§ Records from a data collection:
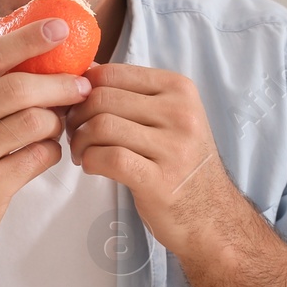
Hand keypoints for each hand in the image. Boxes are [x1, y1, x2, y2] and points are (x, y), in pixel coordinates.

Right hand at [0, 18, 92, 280]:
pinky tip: (45, 154)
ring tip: (56, 127)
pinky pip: (39, 157)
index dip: (28, 39)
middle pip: (17, 87)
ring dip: (55, 122)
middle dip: (58, 84)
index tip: (60, 29)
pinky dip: (51, 152)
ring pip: (34, 121)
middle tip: (81, 85)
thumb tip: (27, 61)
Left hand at [66, 63, 237, 249]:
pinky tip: (92, 167)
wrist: (211, 214)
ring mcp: (173, 147)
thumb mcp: (168, 117)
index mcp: (179, 88)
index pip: (112, 73)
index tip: (78, 109)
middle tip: (75, 135)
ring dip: (80, 141)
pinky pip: (108, 158)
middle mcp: (180, 112)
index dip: (83, 91)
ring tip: (83, 153)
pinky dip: (90, 161)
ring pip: (101, 126)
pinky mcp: (160, 180)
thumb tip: (85, 71)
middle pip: (102, 99)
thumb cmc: (180, 162)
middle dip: (77, 117)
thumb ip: (130, 93)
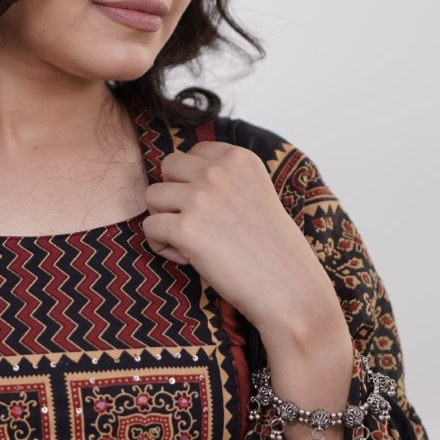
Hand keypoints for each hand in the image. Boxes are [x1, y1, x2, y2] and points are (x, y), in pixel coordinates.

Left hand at [141, 141, 342, 345]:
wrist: (289, 288)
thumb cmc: (272, 248)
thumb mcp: (255, 194)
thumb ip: (224, 179)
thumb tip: (176, 182)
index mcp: (239, 158)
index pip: (193, 152)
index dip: (192, 180)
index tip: (209, 207)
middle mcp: (218, 170)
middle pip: (167, 167)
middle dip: (172, 194)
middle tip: (191, 222)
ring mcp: (201, 197)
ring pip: (152, 196)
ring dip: (163, 220)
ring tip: (187, 242)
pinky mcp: (187, 228)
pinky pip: (149, 228)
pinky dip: (160, 246)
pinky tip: (185, 258)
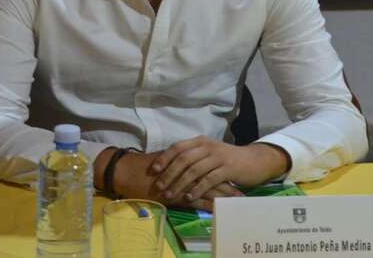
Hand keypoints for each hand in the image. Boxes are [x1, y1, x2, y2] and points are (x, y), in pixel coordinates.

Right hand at [95, 148, 242, 211]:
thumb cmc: (144, 168)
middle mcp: (187, 170)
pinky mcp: (176, 194)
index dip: (223, 173)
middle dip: (229, 185)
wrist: (128, 171)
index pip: (209, 166)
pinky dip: (207, 205)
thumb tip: (192, 165)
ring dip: (223, 196)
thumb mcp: (166, 162)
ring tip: (238, 201)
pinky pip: (195, 201)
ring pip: (207, 189)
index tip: (238, 178)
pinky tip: (218, 210)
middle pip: (212, 177)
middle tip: (244, 192)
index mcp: (186, 161)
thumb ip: (179, 163)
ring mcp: (182, 182)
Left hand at [150, 137, 289, 203]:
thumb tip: (167, 167)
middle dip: (169, 173)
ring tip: (170, 195)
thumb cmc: (227, 159)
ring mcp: (218, 157)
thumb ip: (192, 157)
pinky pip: (209, 180)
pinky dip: (197, 189)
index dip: (164, 158)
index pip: (178, 146)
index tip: (153, 170)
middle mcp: (208, 146)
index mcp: (201, 141)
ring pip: (194, 170)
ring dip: (180, 184)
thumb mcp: (209, 153)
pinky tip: (189, 197)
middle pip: (183, 159)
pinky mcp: (228, 169)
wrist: (254, 161)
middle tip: (159, 186)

§ Requirement: Copy exactly the stretch of data above from the line with "index mcp: (186, 161)" through the line with "pinky pip: (209, 180)", and omit all other lines.

§ Exercise result:
index mcp: (186, 161)
thumb ip: (179, 163)
ring mcp: (182, 182)
Left hand at [150, 137, 289, 203]:
thumb tip: (167, 167)
middle dip: (169, 173)
ring tip: (170, 195)
thumb cmc: (227, 159)
ring mcp: (218, 157)
thumb ip: (192, 157)
pinky pip: (209, 180)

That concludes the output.